From this scenario, you could see a distribution of data mode and responsibilities. The operator should provide data backup/restore capabilities for the creator. The creator should provide data import/export capabilities for the tenants. And the tenant should be responsible for his logical data.
The model of SaaS is just a demonstration from user data’s view. Somebody may think that the data backup/restore is important but would be less used for just-in-case. I have some different thinking on that:
- Data initialization. When tenants first put the application into runtime, the restore function, especially the import function, could help the tenant to retrieve data from any existing data store. This will make the runtime a real production environment.
- Application cloning. When the tenant would like to expand his concurrency threads, he could use database restore for a quick clone database setup.
- Application development and test. The creator could develop customized solution based on tenants’ requirements. In this case, he could set up a development and testing database on the cloud.

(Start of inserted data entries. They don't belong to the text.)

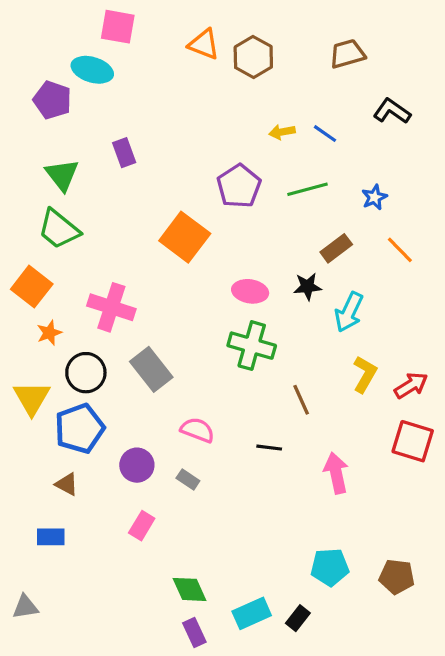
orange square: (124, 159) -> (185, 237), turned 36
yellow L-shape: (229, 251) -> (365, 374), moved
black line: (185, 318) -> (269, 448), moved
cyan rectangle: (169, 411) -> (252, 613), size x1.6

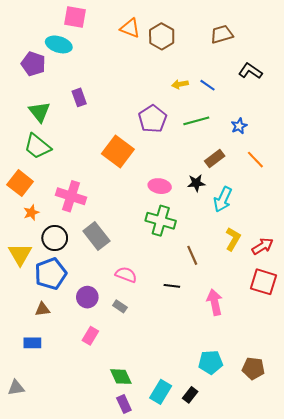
brown triangle: (67, 484) -> (42, 309), turned -35
cyan rectangle: (252, 613) -> (161, 392), turned -35

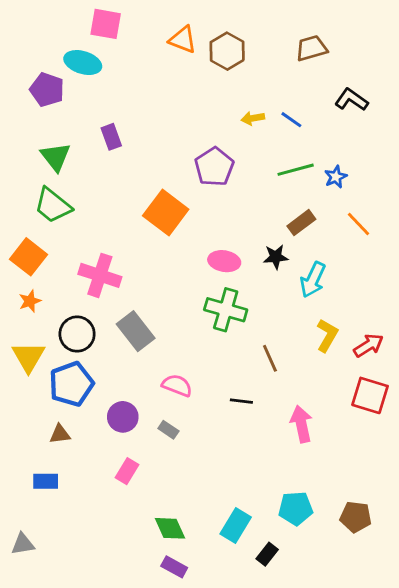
green line: (196, 121) -> (296, 170), moved
orange star: (31, 213) -> (30, 301), moved
cyan rectangle: (161, 392) -> (236, 525), moved
purple rectangle: (124, 404) -> (174, 567), turned -36

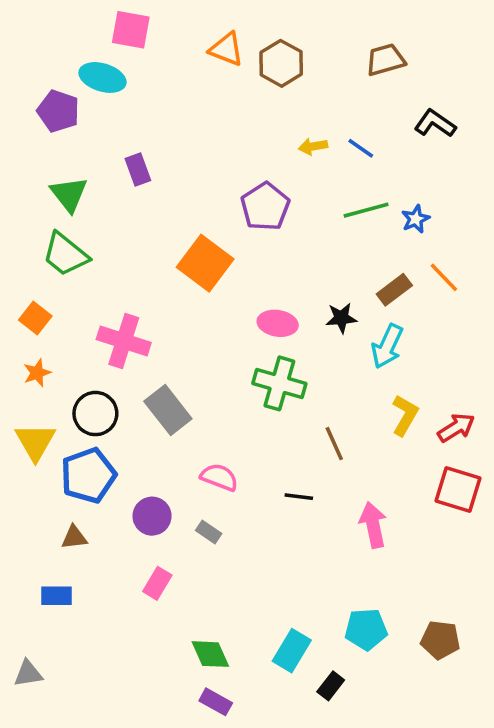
brown rectangle: (301, 223) -> (394, 290), moved
orange square: (28, 257) -> (35, 318), size x0.7

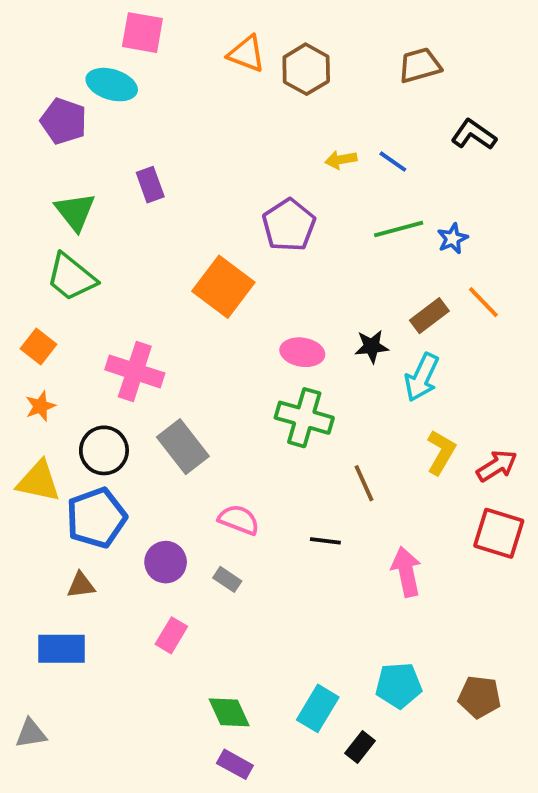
yellow triangle: (35, 442) -> (39, 481), turned -48
blue rectangle: (57, 596) -> (62, 649), size x1.4

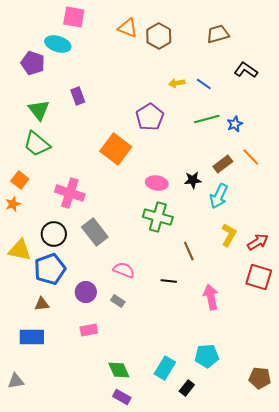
orange star: (40, 406) -> (13, 204), moved
pink rectangle: (171, 635) -> (89, 330), turned 48
brown pentagon: (479, 697) -> (260, 378), moved

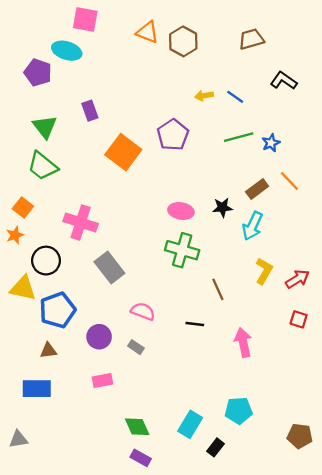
orange square: (116, 149) -> (123, 152), moved
black circle: (54, 234) -> (46, 261), moved
red square: (259, 277) -> (299, 319), size x0.6

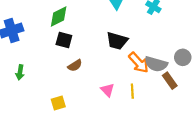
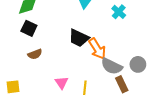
orange arrow: (139, 63) -> (97, 49), moved

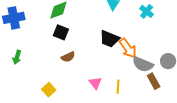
yellow square: (13, 87) -> (49, 90), turned -32

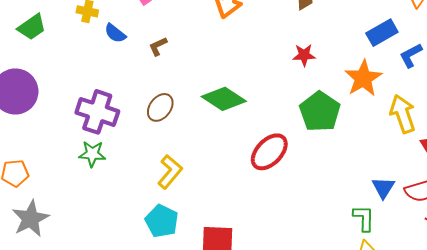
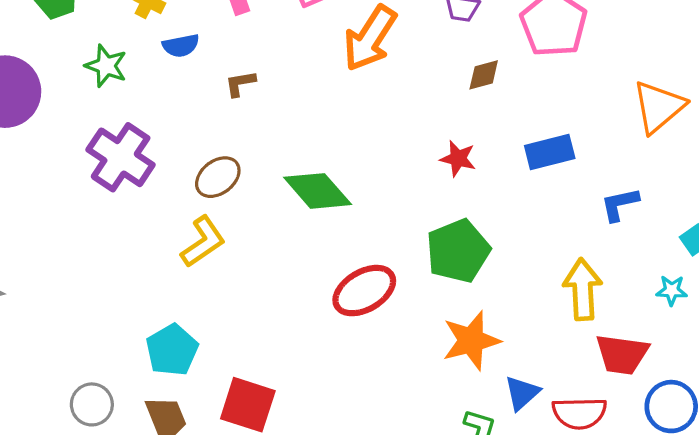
blue semicircle: (115, 33) -> (181, 46), turned -65
blue rectangle: (382, 33) -> (550, 152), moved
orange star: (363, 78) -> (471, 341), moved
green star: (92, 154) -> (106, 66), moved
yellow L-shape: (170, 172) -> (203, 242), moved

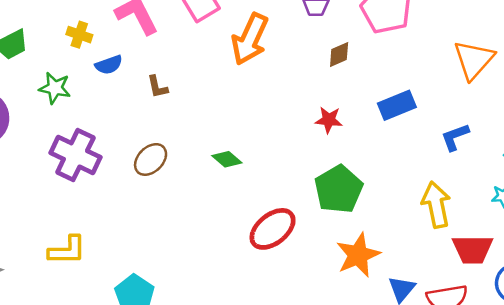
brown L-shape: (240, 83) -> (157, 87), turned -85
green diamond: (318, 191) -> (227, 159), size x0.6
yellow L-shape: (203, 242) -> (67, 250), moved, turned 42

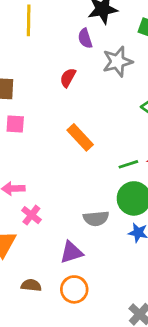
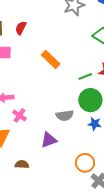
red semicircle: (68, 78) -> (21, 28), moved
orange circle: (74, 289) -> (85, 163), moved

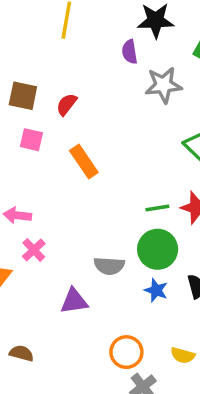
orange rectangle: (51, 59) -> (84, 161), moved
brown semicircle: (22, 164) -> (21, 353), moved

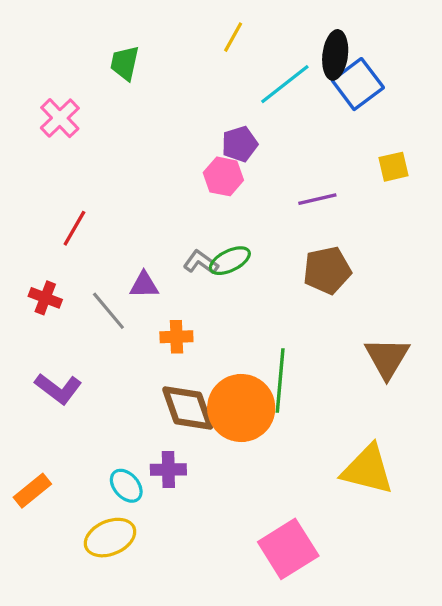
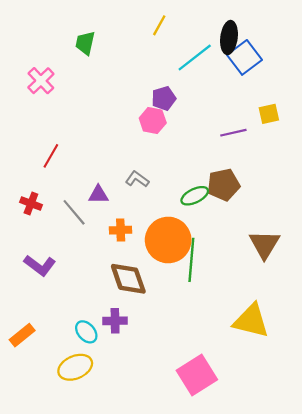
purple line: (317, 199) -> (233, 133), moved
green ellipse: (230, 261) -> (195, 196), moved
orange circle: (241, 408) -> (168, 240), moved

Backup in cloud is a shared responsibility. Successful protection of data may include many parties. So it is very important for adopting a safe backup in cloud before we start our works. Here I provide a sample table for the responsibilities and sample works:
Backup in cloud is much more beyond what I just discussed. For example, the creator is providing some ‘standard’ ERP services. Commonly, the tenant would use the services as part of his business processes. In many cases, he will develop a reporting system or integrate the cloud ERP into a Warehouse Management System (WMS). The integration will help the ERP system to get real time stock status and generate real time business reports.
So it may need an integration of different backup/restore strategies. The strategies may include:
- Integration of different backup tools
- Synchronization of difference backup/achieve copies
- Integrity check and restore for distributed databases
The discussion may lead to a complex architecture design. I have indicated that in another post: Architecting your solutions to cloud.